Seit einigen Jahren kann mit Smartphones, EC- und Kreditkarten kontaktlos per NFC-Chip bezahlt werden. Dem Forscher Josep Rodriguez von der Sicherheitsfirma IOActive ist es nun gelungen, Geldautomaten und Bezahlterminals über die NFC-Schnittstelle zu hacken. Betroffen sind weltweit Millionen Geräte.

Um die Sicherheitslücken auszunutzen, hat er eine Android-App entwickelt, welche die Funkverbindungen von Kreditkarten nachahmen und Schwachstellen in der Firmware der NFC-Chips in den Bezahlterminals oder Geldautomaten ausnutzen kann. Auf diese Weise kann er beispielsweise Bezahlgeräte zum Absturz bringen oder sie sperren und eine Ransomware-Nachricht anzeigen.

Mit der App kann er auch Kartendaten sammeln und übertragen sowie heimlich den Wert einer Transaktion ändern. Allerdings weist der Sicherheitsforscher Karsten Nohl, der Rodriguez' Arbeit überprüft hat, darauf hin, dass ein gehacktes NFC-Lesegerät nur in der Lage wäre, Magnetstreifen-Kreditkartendaten zu stehlen. An die PIN des Opfers oder die Daten des EMV-Chips könne auf diese Weise nicht zugegriffen werden.

Mindestens eine Geldautomaten-Marke könne er zudem dazu bringen, Bargeld auszugeben, sagte Rodriguez. Diese Art von Angriff wird Jackpotting genannt, soll allerdings im vorliegenden Fall nur mit einer Reihe von weiteren Fehlern möglich sein, die Rodriguez in der Software des Geldautomaten entdeckt haben will. Aufgrund von Geheimhaltungsvereinbarungen mit den Herstellern könne er keine Details zu den Sicherheitslücken nennen, erklärte der Sicherheitsforscher.

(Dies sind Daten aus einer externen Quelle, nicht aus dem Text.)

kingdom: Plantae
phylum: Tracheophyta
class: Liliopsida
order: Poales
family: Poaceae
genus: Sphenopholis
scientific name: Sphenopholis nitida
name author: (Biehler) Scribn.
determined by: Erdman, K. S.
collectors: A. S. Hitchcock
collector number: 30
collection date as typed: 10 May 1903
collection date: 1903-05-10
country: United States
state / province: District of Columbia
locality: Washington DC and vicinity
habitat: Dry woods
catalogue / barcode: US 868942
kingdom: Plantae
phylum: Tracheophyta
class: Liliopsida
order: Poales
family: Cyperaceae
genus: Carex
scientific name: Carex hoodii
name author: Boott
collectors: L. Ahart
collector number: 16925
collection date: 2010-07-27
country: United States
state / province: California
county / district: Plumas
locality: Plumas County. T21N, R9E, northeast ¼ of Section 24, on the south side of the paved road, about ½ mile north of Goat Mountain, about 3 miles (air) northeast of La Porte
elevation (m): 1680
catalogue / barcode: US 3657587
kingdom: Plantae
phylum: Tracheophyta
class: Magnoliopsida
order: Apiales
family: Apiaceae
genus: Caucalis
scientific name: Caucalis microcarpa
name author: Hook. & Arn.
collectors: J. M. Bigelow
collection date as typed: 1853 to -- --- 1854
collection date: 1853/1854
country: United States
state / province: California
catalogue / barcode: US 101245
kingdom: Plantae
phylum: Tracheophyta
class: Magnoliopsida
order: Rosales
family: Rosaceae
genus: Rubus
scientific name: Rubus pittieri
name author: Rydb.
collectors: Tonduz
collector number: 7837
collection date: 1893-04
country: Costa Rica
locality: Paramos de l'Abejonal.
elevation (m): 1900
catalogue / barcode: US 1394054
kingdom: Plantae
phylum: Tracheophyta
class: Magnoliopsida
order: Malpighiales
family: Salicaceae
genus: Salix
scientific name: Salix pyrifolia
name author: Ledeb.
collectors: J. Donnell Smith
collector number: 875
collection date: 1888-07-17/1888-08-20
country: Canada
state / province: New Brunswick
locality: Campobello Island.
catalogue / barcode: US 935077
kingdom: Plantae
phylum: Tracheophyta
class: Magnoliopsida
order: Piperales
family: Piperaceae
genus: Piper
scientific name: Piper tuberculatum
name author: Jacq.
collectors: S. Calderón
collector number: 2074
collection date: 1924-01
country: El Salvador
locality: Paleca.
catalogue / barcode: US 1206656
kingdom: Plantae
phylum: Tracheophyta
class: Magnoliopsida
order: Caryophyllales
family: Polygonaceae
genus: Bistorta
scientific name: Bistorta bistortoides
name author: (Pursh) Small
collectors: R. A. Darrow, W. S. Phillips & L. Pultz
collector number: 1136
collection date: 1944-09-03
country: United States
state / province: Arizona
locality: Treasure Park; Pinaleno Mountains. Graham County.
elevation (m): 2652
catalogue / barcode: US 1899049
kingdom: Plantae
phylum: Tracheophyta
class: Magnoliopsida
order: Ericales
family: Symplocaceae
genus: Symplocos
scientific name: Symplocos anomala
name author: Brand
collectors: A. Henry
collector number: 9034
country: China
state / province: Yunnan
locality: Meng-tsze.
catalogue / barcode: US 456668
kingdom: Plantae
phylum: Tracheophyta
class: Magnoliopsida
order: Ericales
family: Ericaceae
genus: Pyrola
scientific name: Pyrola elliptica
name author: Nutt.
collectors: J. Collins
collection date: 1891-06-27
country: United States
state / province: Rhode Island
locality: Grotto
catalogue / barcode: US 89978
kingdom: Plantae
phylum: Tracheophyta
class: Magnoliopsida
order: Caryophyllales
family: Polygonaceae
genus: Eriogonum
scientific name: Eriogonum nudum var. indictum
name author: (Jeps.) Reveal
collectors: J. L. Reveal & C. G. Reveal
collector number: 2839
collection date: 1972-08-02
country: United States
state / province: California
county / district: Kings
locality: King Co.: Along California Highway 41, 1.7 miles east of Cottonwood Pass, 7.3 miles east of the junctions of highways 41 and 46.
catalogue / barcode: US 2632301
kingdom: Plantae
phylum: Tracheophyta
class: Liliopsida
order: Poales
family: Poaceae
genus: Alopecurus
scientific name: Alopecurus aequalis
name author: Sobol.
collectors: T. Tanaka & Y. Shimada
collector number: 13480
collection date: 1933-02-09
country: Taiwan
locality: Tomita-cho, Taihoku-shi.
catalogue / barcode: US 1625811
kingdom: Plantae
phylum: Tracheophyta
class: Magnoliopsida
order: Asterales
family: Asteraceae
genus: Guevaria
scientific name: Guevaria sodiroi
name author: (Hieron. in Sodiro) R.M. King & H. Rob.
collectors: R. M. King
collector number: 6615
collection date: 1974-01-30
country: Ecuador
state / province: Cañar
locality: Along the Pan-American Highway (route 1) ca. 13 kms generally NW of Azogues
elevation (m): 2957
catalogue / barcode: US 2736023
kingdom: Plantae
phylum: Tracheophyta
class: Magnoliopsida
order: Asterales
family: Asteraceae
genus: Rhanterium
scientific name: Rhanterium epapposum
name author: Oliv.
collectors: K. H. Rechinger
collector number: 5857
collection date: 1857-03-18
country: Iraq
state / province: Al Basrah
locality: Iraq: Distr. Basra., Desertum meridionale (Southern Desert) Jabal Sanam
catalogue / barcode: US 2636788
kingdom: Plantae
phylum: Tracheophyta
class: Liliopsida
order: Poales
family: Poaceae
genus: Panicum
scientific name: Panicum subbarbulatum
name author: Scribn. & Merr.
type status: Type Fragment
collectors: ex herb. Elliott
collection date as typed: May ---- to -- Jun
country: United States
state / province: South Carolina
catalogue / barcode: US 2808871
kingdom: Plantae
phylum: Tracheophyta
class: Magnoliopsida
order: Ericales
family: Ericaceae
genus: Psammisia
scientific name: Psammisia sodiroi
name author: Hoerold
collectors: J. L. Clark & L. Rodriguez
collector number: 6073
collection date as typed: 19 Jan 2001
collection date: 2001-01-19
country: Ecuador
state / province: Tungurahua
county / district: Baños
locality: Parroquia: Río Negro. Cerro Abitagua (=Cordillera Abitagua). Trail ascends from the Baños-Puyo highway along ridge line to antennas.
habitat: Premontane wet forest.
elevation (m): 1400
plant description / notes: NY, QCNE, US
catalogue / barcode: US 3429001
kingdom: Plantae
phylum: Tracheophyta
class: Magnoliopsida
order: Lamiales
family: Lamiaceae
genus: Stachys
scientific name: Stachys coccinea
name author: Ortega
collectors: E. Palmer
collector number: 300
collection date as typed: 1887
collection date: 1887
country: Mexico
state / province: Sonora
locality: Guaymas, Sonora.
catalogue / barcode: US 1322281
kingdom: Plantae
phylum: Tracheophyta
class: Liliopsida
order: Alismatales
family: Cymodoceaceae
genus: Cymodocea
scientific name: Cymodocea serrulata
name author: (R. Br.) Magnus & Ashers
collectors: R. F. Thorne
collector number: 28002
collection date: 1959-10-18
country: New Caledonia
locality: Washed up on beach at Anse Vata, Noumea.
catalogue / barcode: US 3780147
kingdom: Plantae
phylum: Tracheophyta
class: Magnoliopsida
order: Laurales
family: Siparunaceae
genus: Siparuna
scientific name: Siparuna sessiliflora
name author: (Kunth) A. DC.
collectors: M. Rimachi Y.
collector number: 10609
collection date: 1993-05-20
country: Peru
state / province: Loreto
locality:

Weiterhin viele Bezahlterminals und Geldautomaten verwundbar

"Man kann die Firmware modifizieren und zum Beispiel den Preis auf einen Dollar ändern, auch wenn der Bildschirm anzeigt, dass man 50 Dollar bezahlen muss. Man kann das Gerät unbrauchbar machen, oder eine Art Ransomware installieren. Es gibt hier eine Menge Möglichkeiten", sagte Rodriguez dem Onlinemagazin Wired. Betroffen seien die Hersteller ID Tech, Ingenico, Verifone, Crane Payment Innovations, BBPOS, Nexgo und ein nicht genannter Geldautomatenfabrikant.

Die Hersteller hat der Sicherheitsforscher bereits vor sieben bis zwölf Monaten informiert. Allerdings dürfte es allein wegen der schieren Masse an betroffenen Bezahlterminals weiterhin viele verwundbare Geräte geben, da ihnen häufig nur mit physischem Zugang Updates eingespielt werden können und sie zudem oft nicht regelmäßig aktualisiert werden. "Hunderttausende von Geldautomaten physisch zu patchen, würde sehr viel Zeit in Anspruch nehmen", sagte Rodriguez.